Social Learning and Structural Factors in Adolescent Substance Use
Akers' (1998) Social Structure and Social Learning (SSSL) model of crime and deviance posits that social learning is the principal social psychological process by which the social structural causes of crime and deviance have an impact on individual behavior. The central hypothesis of this model is that the effects of social structural factors on deviant behavior are substantially mediated by the variables specified in social learning theory. The SSSL model is tested here with data from the Boys Town study of adolescent substance use utilizing the LISREL program. The structural variables are gender, class, and age as indicators of differential location in the social structure; family structure, as a measure of differential social location; and community size, as an indicator of differential social organization. The social learning variables are differential peer association, differential reinforcement, definitions favorable and unfavorable to substance use, and imitation. The dependent variables are adolescent alcohol and marijuana behavior. The imitation variable does not fit into stable measurement models of the latent social learning construct and has weaker mediating effects.
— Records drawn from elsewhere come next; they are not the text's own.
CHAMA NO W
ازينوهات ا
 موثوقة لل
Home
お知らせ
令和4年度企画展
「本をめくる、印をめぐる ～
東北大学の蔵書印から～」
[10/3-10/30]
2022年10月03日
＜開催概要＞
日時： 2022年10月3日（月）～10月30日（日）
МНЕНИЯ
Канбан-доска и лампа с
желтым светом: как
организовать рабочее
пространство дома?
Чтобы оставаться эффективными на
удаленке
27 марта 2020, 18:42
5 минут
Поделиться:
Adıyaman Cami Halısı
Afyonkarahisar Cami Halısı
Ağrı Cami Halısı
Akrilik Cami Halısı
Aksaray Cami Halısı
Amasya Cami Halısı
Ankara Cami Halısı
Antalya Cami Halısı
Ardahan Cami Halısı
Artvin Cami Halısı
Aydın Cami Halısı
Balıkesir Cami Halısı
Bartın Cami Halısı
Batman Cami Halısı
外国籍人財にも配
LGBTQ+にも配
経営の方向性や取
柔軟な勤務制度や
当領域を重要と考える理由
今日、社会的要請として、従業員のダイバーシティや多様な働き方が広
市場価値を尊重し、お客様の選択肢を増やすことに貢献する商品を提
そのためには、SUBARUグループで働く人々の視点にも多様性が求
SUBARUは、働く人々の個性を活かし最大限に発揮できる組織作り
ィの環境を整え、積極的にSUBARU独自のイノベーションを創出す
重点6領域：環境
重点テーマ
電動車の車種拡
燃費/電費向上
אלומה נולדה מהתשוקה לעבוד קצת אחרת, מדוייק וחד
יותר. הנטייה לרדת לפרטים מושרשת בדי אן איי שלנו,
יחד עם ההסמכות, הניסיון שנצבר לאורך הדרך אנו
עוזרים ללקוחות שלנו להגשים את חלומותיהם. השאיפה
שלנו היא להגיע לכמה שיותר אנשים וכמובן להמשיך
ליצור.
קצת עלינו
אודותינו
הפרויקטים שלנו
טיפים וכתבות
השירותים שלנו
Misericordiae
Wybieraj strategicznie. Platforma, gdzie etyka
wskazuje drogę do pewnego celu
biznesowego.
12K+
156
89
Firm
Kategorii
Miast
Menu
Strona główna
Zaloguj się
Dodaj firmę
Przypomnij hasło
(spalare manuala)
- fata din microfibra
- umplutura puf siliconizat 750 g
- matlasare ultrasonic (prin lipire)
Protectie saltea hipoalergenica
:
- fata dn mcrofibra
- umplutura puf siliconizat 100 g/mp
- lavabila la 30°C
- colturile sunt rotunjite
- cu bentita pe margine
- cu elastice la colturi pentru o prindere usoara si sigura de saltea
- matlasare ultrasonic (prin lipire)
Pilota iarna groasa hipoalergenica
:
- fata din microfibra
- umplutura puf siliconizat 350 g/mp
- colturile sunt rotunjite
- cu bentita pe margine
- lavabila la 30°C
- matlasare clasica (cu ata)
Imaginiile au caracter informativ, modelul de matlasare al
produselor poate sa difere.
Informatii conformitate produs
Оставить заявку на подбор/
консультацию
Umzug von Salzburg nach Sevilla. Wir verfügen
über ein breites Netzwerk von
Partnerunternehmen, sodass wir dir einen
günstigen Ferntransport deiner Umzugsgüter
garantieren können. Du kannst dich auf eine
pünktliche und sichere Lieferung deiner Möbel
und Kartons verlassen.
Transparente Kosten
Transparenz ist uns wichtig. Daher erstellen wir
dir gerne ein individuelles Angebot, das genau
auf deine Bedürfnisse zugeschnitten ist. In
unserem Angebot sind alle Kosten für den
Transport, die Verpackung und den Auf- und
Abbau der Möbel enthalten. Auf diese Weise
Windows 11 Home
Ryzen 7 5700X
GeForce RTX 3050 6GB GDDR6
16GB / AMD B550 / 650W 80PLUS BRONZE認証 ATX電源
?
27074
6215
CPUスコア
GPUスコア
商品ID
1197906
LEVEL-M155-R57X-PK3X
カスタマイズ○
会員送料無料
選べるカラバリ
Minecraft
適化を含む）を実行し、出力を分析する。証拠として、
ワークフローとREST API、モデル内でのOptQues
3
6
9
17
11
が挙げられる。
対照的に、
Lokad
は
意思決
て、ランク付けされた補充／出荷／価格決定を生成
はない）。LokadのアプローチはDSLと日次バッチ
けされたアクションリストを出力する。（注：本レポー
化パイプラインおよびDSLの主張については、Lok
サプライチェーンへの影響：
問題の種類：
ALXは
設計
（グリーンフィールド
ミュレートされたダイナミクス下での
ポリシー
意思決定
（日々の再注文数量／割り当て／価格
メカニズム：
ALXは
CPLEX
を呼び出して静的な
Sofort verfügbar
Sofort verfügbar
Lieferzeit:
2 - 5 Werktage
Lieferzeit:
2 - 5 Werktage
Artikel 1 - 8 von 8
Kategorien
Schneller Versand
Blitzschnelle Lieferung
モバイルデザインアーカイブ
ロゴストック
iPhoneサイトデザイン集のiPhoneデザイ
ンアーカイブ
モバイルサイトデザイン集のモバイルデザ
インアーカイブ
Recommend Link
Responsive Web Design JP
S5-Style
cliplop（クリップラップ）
The other social learning variables do fit in stable models as indicators of the social learning construct in Structural Equation Models (SEM) and have substantial mediating effects on the relationships between the structural variables and substance use. The findings tend to support the theoretical expectations, but caveats and limitations of the study are outlined that have implications for future research to test the theory more fully.
Gang Lee, Ronald L. Akers, and Marian J. Borg. "Social Learning and Structural Factors in Adolescent Substance Use" Western Criminology Review (2004).